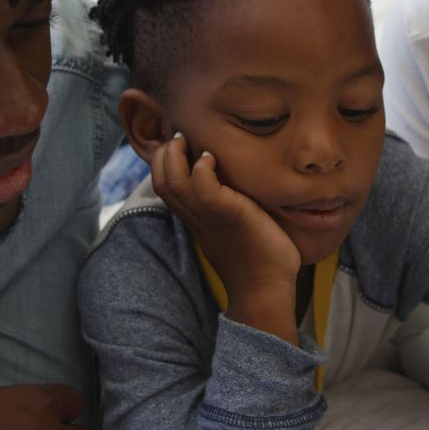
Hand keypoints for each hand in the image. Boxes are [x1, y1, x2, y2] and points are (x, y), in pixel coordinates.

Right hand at [151, 133, 300, 342]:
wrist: (267, 291)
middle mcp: (197, 219)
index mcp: (196, 222)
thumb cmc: (258, 261)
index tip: (178, 147)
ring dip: (176, 156)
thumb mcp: (233, 230)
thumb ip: (225, 210)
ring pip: (174, 182)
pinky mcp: (230, 215)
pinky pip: (205, 188)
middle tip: (180, 138)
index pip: (164, 188)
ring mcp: (211, 218)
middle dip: (164, 154)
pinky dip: (202, 168)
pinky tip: (212, 159)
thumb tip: (234, 188)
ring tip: (188, 141)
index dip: (163, 164)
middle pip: (161, 182)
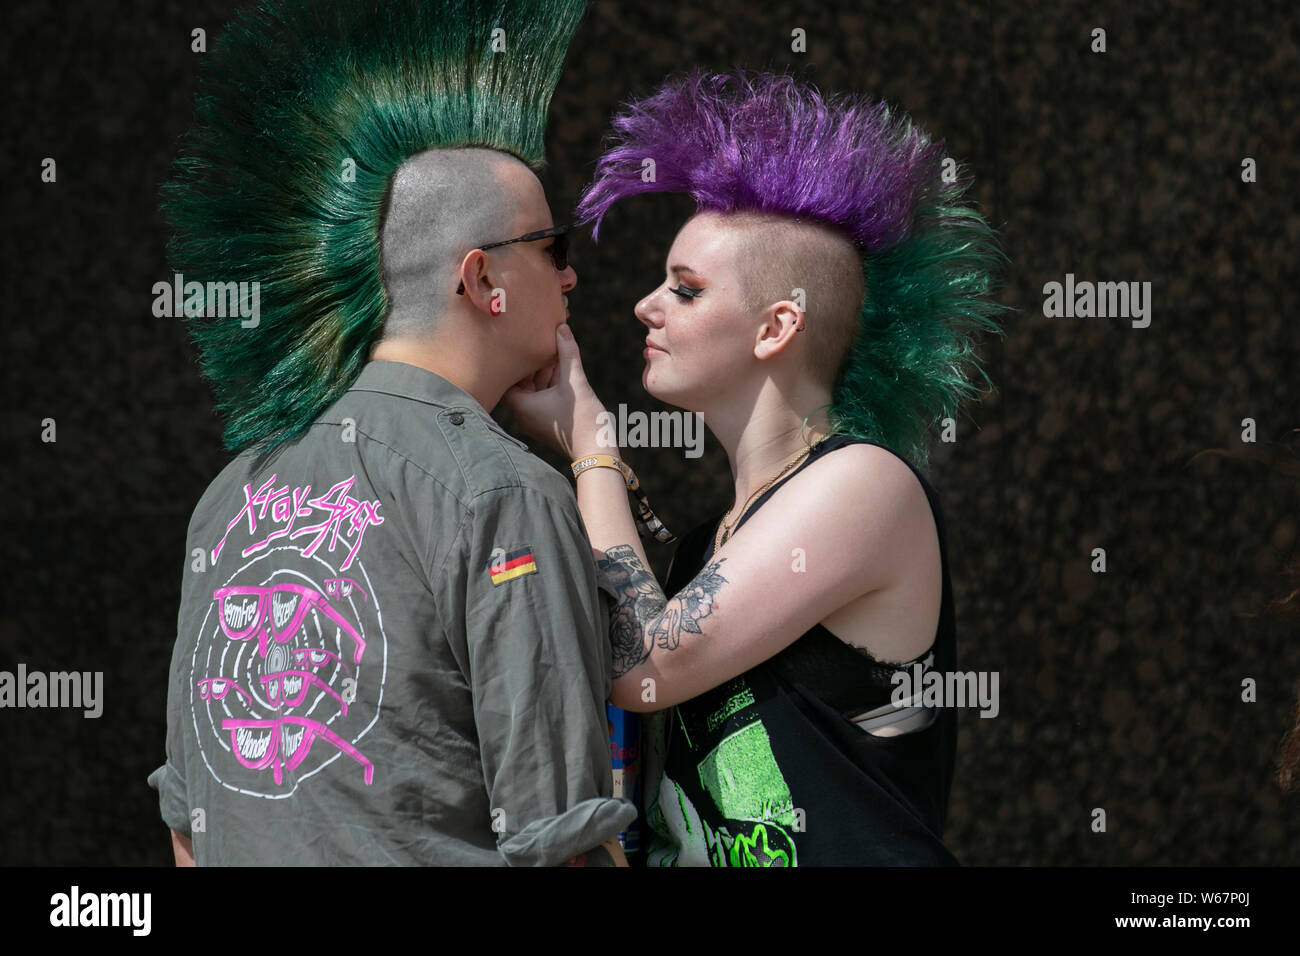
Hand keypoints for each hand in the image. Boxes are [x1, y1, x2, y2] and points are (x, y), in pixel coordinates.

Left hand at [502, 325, 613, 458]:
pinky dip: (552, 384)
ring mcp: (537, 419)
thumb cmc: (583, 421)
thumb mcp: (575, 382)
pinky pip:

YOUR TASK:
Write down every line of the data above that includes the string "thumb".

WRITTEN RESPONSE:
thumb cmc: (258, 261)
thumb mcp: (233, 230)
thumb ip: (225, 210)
thumb tip: (234, 188)
thumb cmc: (583, 421)
thumb mcp: (575, 382)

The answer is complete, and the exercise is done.